### Aim of the task
Edit the part of the Costa del Sol theatre thread below that opens with the words "## SteveHall (Oct" and closes with "a regular basis.", giving it again with "performances" changed to "shows".

# Theatre



## kloegman (Dec 4, 2008)

Are there any English speaking theatre groups in the Costa del Sol area?
Also, what is there in the way of ex-pat community goups? Many thanks !!


----------



## jojo (Sep 20, 2007)

kloegman said:


> Are there any English speaking theatre groups in the Costa del Sol area?
> Also, what is there in the way of ex-pat community goups? Many thanks !!


I dont know for sure what there is here but I would imagine there would be 100s of ex pat community groups of all sorts. There are a few "Stage Coach" groups for kids around this area (Malaga, Torremolinos, Fuengirola etc) - these are drama, singing, dancing groups. So I would think there are adult groups too. 

The Costa del sol is a big place with several large towns along the coast and inland and they all have a heavy population of Brits, who I'm sure will have organised all manner of groups and clubs !!! 

Jo


----------



## SteveHall (Oct 17, 2008)

The local magazine, newspapers are full of expat groups, Try Sentinella, Sur in English etc 

Salon Varities in Fuengirola has good quality performances on a regular basis.

Spatial grounding items
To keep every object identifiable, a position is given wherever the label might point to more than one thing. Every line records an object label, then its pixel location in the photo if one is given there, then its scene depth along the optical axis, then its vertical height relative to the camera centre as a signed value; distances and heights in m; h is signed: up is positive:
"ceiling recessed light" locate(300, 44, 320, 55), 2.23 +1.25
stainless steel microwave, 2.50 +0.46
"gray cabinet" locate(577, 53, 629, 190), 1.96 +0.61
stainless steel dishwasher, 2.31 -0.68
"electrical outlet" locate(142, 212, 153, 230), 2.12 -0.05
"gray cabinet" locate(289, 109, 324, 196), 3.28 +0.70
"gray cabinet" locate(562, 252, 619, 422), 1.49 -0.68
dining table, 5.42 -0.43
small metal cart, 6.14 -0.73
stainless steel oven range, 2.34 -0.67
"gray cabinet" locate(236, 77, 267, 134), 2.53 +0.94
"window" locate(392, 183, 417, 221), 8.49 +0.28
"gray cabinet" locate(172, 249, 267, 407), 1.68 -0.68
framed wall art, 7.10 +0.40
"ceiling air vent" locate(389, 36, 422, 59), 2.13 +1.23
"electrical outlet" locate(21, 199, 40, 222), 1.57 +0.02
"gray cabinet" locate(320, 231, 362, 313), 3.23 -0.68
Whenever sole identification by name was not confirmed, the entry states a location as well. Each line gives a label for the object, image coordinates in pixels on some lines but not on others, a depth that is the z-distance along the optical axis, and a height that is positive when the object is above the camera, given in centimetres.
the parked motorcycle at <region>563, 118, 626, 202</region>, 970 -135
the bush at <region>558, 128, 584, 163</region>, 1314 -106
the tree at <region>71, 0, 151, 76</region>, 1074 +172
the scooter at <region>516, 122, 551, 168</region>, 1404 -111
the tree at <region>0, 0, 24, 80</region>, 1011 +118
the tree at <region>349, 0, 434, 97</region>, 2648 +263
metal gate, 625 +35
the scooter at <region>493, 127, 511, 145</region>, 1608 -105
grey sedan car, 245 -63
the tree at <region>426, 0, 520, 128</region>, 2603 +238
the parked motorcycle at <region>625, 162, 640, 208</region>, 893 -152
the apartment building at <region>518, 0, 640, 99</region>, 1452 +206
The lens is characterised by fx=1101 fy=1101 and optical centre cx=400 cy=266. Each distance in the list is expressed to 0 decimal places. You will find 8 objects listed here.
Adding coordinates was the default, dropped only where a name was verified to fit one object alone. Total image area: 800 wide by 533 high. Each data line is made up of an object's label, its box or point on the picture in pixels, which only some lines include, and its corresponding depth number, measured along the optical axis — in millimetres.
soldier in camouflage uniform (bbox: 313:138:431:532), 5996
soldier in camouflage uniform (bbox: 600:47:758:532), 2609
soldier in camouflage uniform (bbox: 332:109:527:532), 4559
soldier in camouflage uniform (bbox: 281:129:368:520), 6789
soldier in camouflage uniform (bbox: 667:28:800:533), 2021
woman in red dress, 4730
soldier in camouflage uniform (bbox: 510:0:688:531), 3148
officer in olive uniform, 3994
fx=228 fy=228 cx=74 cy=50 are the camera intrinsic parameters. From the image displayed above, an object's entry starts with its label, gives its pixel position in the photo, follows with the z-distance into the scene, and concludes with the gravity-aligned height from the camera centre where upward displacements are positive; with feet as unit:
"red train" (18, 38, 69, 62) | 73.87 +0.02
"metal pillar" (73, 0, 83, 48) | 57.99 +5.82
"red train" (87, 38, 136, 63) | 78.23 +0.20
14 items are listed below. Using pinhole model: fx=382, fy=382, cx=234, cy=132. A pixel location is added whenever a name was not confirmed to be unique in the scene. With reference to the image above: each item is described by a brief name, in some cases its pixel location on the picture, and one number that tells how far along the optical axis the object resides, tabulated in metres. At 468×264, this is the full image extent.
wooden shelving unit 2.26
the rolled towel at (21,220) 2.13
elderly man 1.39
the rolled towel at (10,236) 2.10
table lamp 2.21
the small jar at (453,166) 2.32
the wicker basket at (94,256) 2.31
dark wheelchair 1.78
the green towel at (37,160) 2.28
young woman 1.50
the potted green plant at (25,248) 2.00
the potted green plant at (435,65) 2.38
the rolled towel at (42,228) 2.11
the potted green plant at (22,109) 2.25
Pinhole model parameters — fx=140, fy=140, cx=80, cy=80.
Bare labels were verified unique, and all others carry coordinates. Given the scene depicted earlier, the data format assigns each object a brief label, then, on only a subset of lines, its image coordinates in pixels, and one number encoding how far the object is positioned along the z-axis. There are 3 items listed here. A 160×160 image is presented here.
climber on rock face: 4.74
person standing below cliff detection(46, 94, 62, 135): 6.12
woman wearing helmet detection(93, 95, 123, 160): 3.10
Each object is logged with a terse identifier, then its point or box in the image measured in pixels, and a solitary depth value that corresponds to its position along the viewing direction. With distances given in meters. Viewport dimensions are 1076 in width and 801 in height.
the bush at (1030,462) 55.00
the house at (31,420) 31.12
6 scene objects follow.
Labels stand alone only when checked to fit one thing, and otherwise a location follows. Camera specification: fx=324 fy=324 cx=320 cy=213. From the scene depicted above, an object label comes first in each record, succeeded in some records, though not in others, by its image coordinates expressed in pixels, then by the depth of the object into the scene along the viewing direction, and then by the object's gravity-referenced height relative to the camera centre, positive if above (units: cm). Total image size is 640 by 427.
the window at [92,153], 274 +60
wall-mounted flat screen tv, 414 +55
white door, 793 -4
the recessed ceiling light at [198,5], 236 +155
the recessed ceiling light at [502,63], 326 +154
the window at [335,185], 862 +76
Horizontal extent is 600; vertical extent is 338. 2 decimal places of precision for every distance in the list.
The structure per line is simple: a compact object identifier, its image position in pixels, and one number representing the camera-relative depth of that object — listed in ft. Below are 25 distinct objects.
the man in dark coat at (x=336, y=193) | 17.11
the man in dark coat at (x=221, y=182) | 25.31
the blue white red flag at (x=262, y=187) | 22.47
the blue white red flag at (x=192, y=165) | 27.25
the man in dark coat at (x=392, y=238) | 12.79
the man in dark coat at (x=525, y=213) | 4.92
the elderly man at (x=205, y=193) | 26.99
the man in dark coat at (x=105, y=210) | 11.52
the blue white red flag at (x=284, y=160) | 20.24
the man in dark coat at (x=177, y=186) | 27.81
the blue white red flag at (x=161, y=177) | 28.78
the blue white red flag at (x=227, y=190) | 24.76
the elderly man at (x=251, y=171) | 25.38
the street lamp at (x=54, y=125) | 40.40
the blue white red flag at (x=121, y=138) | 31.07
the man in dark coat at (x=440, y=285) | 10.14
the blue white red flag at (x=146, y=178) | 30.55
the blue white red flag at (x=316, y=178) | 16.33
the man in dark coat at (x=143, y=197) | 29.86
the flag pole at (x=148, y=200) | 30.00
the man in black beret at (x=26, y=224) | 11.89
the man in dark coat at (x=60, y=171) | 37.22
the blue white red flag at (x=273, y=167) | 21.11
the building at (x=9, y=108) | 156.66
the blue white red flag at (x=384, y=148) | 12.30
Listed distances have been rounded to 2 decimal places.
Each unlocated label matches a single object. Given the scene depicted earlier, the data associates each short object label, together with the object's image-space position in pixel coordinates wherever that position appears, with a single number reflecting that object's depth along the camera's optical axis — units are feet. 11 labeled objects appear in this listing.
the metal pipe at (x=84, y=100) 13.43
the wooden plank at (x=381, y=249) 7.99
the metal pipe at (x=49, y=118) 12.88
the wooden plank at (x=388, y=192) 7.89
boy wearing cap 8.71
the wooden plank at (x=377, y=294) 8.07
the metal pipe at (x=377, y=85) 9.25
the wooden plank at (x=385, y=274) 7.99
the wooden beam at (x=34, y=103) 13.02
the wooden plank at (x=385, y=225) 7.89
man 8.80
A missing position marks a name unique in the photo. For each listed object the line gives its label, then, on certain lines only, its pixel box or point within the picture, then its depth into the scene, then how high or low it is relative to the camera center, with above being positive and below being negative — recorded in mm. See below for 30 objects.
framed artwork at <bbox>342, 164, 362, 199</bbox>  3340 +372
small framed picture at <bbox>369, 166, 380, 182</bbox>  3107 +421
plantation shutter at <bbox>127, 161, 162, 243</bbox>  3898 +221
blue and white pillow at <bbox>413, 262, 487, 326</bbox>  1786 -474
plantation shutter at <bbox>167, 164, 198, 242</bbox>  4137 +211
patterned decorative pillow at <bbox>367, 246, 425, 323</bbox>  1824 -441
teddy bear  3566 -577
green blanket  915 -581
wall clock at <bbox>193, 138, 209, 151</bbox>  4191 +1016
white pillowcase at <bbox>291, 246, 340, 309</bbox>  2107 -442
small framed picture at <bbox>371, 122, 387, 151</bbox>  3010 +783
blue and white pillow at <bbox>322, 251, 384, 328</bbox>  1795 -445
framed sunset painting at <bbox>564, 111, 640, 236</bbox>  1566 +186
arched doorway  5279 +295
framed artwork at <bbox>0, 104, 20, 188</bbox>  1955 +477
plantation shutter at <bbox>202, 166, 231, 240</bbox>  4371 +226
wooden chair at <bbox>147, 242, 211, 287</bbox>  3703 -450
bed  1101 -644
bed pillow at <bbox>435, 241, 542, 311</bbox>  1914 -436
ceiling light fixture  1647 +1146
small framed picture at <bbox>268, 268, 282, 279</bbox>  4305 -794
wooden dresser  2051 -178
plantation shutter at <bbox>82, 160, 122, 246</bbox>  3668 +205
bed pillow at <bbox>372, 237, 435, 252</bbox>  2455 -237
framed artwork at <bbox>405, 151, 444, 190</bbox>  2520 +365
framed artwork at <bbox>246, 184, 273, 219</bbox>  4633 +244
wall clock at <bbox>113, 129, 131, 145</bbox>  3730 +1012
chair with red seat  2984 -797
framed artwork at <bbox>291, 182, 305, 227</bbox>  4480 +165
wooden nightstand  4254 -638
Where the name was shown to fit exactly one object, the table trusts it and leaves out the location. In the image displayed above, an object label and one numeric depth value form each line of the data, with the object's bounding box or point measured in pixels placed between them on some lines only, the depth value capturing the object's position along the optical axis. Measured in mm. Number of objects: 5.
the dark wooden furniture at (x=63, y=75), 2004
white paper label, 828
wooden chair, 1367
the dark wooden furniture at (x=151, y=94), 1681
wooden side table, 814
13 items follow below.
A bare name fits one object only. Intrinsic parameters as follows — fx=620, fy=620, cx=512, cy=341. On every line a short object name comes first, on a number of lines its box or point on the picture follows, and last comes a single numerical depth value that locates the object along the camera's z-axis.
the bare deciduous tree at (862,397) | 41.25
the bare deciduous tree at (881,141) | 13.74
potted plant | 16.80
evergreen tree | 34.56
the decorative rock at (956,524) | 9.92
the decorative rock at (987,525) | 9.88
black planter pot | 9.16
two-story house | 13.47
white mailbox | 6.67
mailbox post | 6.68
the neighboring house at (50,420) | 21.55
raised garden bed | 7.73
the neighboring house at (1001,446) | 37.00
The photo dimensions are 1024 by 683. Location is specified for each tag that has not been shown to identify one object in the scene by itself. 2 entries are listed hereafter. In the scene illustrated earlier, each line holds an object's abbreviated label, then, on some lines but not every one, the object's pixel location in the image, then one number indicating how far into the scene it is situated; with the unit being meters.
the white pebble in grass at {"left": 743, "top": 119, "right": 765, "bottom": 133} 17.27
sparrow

### Your solution
## SteveHall (Oct 17, 2008)

The local magazine, newspapers are full of expat groups, Try Sentinella, Sur in English etc 

Salon Varities in Fuengirola has good quality shows on a regular basis.